This project provides a C++ library to parse a character sequence as an expression using Dijkstra's Shunting-yard algorithm, which modifies Jesse Brown's original code.

This project was developed by Brandon Amos and Vinícius Garcia.

If you want to use this library in your project please take a look at our Wiki

• Unary operators. +, -
• Binary operators. +, -, /, *, %, <<, >>, ^, &, |, **
• Boolean operators. <, >, <=, >=, ==, !=, &&, ||
• Functions. sin, cos, tan, abs, print
• Support for an hierarchy of scopes with local scope, global scope etc.
• Easy to add new operators, operations, functions and even new types
• Easy to implement object-to-object inheritance (with the prototype concept)
• Built-in garbage collector (does not handle cyclic references yet)

cd 'my/project/dir'
git clone https://github.com/cparse/cparse.git
make release -C cparse

g++ -I cparse -std=c++11 cparse/builtin-features.o cparse/core-shunting-yard.o main.cpp -o main

If you want to make sure everything is working in your environment:

make test -C cparse

To customize your calculator:

1. Copy the builtin-features.cpp file and builtin-features/ directory to your project.
2. Edit the builtin-features/*.inc files as you like.
3. Then build the project:
   1. Compile the library: make release -C cparse/
   2. Compile your modified features: g++ -I cparse -std=c++11 -c builtin-features.cpp -o my-features.o
   3. Link your project: g++ -I cparse -std=c++11 my-features.o cparse/core-shunting-yard.o main.cpp -o main

For a more detailed guide read our Wiki advanced concepts' section:

• Defining New Functions
• Defining New Operations
• Defining New Reserved Words

#include <iostream>
#include "shunting-yard.h"

int main() {
  TokenMap vars;
  vars["pi"] = 3.14;
  std::cout << calculator::calculate("-pi+1", &vars) << std::endl;

  // Or if you want to evaluate an expression
  // several times efficiently:
  calculator c1("pi-b");
  vars["b"] = 0.14;
  std::cout << c1.eval(vars) << std::endl; // 3
  vars["b"] = 2.14;
  std::cout << c1.eval(vars) << std::endl; // 1

  return 0;
}

Here we implement an interpreter for multiple expressions, the delimiter used will be ; or \n just like Javascript or Python and the code must start and end on curly brackets.

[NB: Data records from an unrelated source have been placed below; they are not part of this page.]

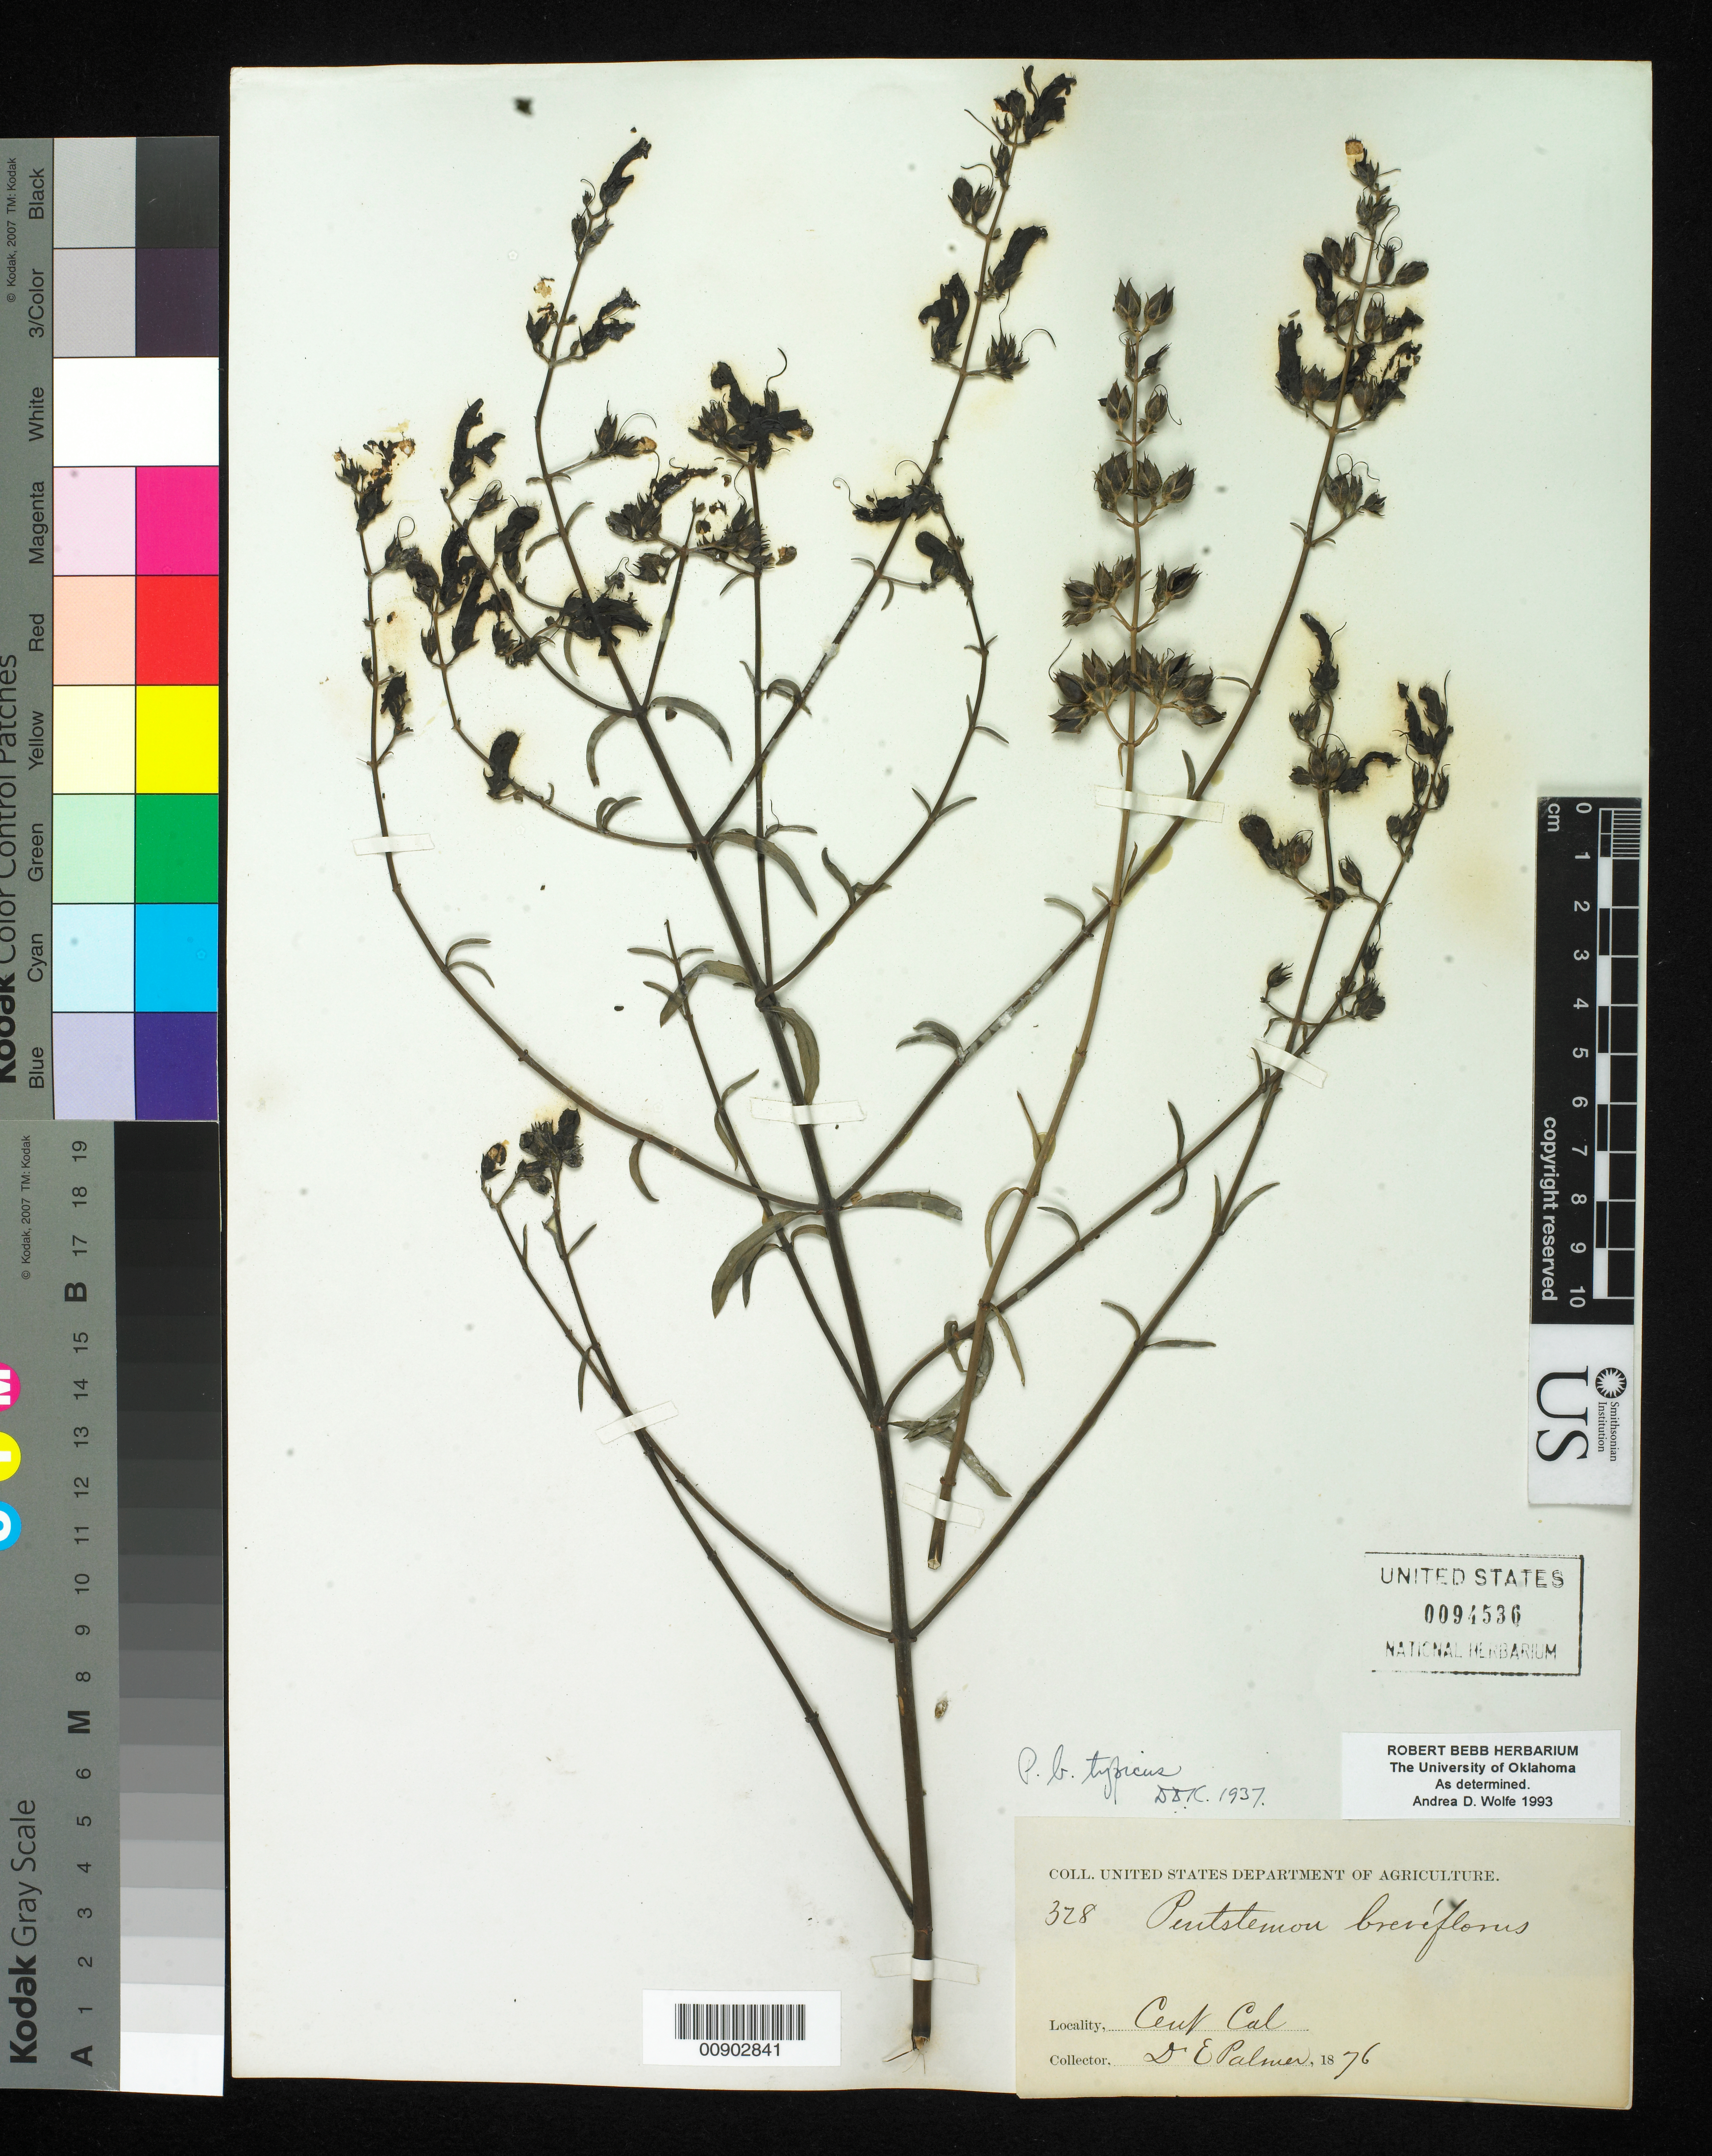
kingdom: Plantae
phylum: Tracheophyta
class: Magnoliopsida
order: Lamiales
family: Plantaginaceae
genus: Penstemon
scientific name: Penstemon breviflorus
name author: Lindl.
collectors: E. Palmer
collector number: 328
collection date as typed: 1876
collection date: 1876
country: United States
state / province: California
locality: Central California.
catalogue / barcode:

A similar architecture can be used for interpreting other common programming language statements like for loops and if statements. If you're interested take a look on the jSpy programming language that uses this project as the core parsing system.

#include <iostream>
#include "shunting-yard.h"
#include "shunting-yard-exceptions.h"

struct codeBlock {
  static void interpret(const char* start, const char** end, TokenMap vars) {
    // Remove white spaces:
    while (isspace(*start)) ++start;

    if (*start != '{') {
      throw syntax_error("Expected '{'");
    } else {
      ++start;
    }

    while (*start != '}') {
      calculator::calculate(start, vars, ";\n}", &start);

      // Alternatively you could write above:
      // - calculator(start, ";\n}", &start).eval(vars);

      // Find the beginning of the next expression:
      while(isspace(*start) || *start == ';') ++start;
    }

    if (*start == '}') {
      *end = start+1;
    } else {
      throw syntax_error("Expected '}'");
    }
  }
};

int main() {
  GlobalScope vars;
  const char* code =
    "{"
    "  a = 10;"
    "  b = 20\n"
    "  c = a + b }";

  codeBlock::interpret(code, &code, vars);

  std::cout << vars["c"] << std::endl; // 30
  return 0;
}

Please note that a calculator can compile an expression so that it can efficiently be executed several times at a later moment.

• For more examples and a comprehensible guide please read our Wiki

• I would like to keep this library minimal so new features should be very useful to be accepted.
• If proposed change is not a common use case, I will probably not accept it.